The researchers asked 126 study participants to take either a caffeine pill (equal to about 2 to 3 cups of coffee) or a placebo pill with no caffeine. After a 30-minute wait, the time it takes for caffeine to be absorbed in the bloodstream, everyone looked at a series of photos designed to elicit positive or negative emotions. The positive ones showed scenes like laughing babies and an older affectionate couple; a graphic view of thumb surgery and police in protective gear at a riot were examples from the negative photos. Everyone rated each photo for how much it evoked a positive or negative reaction using a scale of 1 to 9.
One week later, participants returned to take pills again, but those who got caffeine the first time were given placebos on the second visit, while the earlier placebo-takers got real caffeine on their next visit. Then they all filled out questionnaires about how much chronic stress they faced and its causes. Again, after a 30-minute break, they viewed the photos.
When people had caffeine on board, the more chronic stress they faced, the more negative emotion they experienced in response to both the negative and the positive photos. “Caffeine seems to create a negatively biased lens that they’re seeing the world through,” says study author Lydia Roos, MA, a PhD candidate in Health Psychology at University of North Carolina at Charlotte, who worked with Jeanette M. Bennett, PhD, Associate Professor.

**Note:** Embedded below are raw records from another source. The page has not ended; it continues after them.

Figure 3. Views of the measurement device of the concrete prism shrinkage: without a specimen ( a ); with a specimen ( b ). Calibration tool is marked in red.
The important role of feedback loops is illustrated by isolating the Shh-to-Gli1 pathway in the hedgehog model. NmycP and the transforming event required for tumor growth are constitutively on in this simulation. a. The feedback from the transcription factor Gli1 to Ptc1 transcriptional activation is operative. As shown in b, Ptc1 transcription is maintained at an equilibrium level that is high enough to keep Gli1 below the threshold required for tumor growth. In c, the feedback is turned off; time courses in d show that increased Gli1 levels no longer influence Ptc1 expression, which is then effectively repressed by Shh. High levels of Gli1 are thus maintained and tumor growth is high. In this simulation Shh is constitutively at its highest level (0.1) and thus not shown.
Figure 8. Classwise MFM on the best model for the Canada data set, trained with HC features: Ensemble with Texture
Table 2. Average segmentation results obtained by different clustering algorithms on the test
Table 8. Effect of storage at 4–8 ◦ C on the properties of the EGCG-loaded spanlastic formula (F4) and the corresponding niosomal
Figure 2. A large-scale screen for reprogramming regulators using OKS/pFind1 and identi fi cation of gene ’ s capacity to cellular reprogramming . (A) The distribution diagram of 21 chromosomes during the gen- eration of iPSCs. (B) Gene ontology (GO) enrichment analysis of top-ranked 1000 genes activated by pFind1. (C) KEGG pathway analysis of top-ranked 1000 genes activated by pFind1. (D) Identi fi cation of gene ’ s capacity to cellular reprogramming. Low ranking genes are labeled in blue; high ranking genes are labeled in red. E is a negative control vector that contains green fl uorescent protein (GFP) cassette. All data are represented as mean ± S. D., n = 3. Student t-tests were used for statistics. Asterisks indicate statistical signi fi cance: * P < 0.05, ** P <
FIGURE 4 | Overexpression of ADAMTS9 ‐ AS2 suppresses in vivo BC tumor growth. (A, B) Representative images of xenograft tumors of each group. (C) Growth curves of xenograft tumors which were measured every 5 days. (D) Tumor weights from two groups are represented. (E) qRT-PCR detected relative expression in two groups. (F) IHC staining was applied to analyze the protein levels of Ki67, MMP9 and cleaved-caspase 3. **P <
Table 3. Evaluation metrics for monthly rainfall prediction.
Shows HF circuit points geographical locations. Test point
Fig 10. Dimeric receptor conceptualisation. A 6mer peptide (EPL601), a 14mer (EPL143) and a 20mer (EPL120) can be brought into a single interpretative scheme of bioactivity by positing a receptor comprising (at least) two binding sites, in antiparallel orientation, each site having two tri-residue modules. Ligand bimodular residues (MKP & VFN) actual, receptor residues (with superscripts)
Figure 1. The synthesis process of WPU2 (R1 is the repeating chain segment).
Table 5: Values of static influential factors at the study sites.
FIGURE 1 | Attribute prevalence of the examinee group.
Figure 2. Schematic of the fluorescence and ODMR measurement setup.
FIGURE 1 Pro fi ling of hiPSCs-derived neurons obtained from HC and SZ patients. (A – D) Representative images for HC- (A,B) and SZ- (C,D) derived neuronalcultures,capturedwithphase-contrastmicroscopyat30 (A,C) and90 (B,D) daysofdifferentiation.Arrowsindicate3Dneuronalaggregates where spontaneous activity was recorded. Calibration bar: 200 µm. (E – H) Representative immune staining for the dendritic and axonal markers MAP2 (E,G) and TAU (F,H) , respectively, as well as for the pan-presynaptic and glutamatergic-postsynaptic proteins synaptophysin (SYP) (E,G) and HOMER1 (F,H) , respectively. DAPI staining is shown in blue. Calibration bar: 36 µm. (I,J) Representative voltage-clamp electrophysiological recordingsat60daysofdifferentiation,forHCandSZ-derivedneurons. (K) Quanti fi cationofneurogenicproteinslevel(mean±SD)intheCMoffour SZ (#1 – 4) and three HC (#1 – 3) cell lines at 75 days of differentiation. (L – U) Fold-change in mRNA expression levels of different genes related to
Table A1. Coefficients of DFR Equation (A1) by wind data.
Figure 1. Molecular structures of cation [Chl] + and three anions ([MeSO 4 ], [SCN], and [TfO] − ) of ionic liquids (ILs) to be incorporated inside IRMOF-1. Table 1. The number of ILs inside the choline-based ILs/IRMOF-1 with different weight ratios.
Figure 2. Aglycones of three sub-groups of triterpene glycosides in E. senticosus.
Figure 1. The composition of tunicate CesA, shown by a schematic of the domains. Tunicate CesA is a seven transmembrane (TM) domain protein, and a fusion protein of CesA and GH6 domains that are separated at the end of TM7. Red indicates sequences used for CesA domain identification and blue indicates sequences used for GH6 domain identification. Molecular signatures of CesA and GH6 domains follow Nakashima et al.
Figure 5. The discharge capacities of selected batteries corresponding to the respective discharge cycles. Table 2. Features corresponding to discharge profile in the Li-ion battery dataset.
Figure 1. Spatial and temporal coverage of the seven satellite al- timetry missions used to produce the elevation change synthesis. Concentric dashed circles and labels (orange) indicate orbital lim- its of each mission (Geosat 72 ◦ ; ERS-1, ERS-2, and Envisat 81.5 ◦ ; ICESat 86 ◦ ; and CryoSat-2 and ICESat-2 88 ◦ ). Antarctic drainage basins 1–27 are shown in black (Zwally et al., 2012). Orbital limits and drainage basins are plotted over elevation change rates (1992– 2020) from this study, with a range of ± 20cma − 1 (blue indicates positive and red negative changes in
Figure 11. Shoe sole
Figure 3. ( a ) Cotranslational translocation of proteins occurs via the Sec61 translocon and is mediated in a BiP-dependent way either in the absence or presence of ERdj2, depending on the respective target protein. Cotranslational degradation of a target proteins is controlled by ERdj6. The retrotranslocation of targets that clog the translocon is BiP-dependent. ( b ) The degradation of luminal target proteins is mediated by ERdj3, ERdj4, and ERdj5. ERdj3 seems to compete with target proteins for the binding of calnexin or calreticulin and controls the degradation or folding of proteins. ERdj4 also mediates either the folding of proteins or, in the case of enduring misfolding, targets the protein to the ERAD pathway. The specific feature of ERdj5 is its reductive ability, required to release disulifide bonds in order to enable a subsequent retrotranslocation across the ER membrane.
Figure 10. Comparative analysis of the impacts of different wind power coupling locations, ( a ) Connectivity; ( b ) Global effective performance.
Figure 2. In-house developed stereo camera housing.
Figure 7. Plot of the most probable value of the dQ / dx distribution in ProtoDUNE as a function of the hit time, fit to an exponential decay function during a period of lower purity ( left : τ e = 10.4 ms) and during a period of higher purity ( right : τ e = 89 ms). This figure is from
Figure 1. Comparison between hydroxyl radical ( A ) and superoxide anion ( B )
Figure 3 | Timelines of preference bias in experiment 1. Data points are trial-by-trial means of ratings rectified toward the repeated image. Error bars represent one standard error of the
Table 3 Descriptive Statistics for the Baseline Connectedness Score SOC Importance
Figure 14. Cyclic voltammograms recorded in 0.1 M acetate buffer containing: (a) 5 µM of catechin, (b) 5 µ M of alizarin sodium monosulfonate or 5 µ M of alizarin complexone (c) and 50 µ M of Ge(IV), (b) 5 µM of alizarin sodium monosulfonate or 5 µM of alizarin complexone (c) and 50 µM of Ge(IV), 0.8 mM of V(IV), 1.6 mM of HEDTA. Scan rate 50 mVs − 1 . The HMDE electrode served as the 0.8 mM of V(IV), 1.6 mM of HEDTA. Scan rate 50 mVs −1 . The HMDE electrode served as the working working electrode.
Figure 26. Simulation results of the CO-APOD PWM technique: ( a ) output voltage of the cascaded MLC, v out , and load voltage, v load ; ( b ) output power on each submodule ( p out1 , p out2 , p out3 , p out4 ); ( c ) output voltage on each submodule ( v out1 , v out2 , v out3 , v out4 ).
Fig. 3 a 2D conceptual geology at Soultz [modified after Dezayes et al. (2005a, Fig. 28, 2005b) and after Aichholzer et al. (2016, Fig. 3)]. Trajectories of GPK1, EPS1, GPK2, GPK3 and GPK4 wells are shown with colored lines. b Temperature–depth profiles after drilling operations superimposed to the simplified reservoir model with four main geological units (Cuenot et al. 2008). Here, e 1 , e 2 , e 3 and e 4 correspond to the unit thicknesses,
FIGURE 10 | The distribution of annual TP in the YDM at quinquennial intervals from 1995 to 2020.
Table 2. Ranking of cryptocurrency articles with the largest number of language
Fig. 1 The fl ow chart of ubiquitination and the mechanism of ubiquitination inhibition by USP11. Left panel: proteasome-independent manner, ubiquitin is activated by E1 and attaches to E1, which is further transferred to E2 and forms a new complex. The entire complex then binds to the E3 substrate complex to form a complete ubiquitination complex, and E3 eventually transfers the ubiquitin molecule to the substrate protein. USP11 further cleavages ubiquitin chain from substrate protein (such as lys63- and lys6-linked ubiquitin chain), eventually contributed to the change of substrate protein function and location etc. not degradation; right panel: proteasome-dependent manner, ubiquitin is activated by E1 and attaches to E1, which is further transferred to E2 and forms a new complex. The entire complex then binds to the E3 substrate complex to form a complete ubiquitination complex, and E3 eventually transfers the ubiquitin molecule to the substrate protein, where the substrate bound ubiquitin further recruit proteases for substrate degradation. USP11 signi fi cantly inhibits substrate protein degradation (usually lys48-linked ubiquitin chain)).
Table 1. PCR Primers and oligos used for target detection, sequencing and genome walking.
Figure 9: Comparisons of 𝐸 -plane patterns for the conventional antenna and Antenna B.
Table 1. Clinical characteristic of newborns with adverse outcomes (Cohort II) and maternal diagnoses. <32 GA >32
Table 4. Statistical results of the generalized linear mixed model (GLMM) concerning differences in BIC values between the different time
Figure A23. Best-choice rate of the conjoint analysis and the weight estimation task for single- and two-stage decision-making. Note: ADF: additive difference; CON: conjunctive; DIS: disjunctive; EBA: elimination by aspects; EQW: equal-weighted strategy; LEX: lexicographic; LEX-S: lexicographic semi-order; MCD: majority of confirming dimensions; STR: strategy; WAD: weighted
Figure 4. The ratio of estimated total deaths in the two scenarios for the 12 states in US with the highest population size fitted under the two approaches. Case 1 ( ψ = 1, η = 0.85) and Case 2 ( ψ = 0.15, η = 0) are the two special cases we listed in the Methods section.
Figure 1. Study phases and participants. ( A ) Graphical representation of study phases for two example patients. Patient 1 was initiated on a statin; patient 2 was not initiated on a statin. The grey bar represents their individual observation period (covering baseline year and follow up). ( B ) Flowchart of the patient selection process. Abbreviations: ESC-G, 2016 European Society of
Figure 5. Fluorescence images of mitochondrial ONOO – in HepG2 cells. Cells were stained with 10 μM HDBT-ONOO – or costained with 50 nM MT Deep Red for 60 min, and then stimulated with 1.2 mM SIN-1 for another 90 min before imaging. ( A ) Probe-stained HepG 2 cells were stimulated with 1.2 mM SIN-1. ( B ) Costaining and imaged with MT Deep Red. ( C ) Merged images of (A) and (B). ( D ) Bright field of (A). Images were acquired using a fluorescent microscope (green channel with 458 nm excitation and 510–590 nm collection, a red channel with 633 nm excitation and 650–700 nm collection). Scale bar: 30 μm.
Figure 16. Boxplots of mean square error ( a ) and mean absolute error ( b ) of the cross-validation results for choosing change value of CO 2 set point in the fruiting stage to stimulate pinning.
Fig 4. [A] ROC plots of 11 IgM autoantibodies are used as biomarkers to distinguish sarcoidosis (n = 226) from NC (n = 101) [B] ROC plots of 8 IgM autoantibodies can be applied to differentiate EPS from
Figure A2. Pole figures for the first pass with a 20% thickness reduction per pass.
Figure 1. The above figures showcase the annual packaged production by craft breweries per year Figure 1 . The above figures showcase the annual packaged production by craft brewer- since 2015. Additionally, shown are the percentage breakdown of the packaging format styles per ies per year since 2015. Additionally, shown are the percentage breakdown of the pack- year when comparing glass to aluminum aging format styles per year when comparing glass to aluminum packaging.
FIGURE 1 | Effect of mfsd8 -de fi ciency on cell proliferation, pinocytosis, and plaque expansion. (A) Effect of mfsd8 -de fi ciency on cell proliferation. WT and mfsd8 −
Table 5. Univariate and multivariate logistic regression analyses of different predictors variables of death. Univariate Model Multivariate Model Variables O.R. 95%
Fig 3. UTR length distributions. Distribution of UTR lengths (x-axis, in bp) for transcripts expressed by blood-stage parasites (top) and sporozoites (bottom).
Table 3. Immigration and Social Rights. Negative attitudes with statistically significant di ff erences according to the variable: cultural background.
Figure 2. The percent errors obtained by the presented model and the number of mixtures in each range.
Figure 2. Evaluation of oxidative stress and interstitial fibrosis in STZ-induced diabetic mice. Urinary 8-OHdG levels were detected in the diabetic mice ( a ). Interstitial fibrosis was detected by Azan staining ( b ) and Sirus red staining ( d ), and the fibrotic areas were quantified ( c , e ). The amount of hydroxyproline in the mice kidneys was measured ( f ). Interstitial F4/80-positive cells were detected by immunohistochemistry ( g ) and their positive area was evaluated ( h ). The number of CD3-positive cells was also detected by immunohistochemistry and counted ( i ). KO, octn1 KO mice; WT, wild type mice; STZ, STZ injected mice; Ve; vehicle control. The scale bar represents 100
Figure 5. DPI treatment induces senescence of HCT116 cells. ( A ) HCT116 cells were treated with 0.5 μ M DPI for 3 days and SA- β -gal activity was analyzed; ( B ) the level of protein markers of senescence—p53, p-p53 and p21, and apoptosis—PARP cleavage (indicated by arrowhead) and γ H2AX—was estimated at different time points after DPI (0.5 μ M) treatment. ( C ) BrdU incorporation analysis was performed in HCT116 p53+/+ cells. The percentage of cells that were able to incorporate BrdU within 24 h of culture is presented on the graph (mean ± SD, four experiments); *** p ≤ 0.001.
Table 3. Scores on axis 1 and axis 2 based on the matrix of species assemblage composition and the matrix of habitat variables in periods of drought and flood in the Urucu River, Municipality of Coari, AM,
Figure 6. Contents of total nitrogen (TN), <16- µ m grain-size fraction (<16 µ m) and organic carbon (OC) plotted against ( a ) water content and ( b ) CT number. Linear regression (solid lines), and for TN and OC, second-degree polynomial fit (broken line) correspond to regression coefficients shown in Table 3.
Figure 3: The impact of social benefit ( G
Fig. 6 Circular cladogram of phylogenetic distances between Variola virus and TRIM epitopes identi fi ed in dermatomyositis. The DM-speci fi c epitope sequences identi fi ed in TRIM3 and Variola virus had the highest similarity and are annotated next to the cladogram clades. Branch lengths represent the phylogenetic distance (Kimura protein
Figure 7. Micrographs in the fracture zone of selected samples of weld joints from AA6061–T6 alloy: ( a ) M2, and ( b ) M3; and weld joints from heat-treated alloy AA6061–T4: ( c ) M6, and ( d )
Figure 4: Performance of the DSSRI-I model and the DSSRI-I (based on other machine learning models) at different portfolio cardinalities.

A deeper look at the results showed that work stress—too many demands at work—drove the chronic stress. “Caffeine is like a double whammy if you’re already overextended at work,” says Bennett. “Stress influences our perceptions. It can focus our attention on the negative. Caffeine appears to increase that and leads us to react with more negative emotions.” That may be because chronic stress activates the amygdala, a structure in the brain that warns us a threat is looming. Caffeine also revs up the amygdala, so perhaps it is amplifying the sense of threat and dialing our emotions even further over to the negative side, suggests Roos.
So, is the solution to stop drinking coffee? Not necessarily. “Most of us use it, and when we’re stressed we often drink more, but awareness of this is key,” Bennett points out. If you’re in a stressful work environment, try to limit the caffeine, Roos advises, because the unintended consequences of too much are likely to make you even more upset. If you work at a mellow yoga studio, on the other hand, an extra cup in the morning may have no ill effects at all on your mood.
The Society for Biopsychosocial Science and Medicine (APS) (www.thesbsm.org), founded in 1943, is an international multidisciplinary academic society that organizes an annual scientific meeting and educational programs. Psychosomatic Medicine is its scientific journal. The membership of over 700 is composed of academic scientists and clinicians in medicine, psychiatry, epidemiology, health psychology and allied health services. The mission of the SBSM is “to advance and integrate the scientific study of biological, psychological, behavioral and social factors in health and disease.”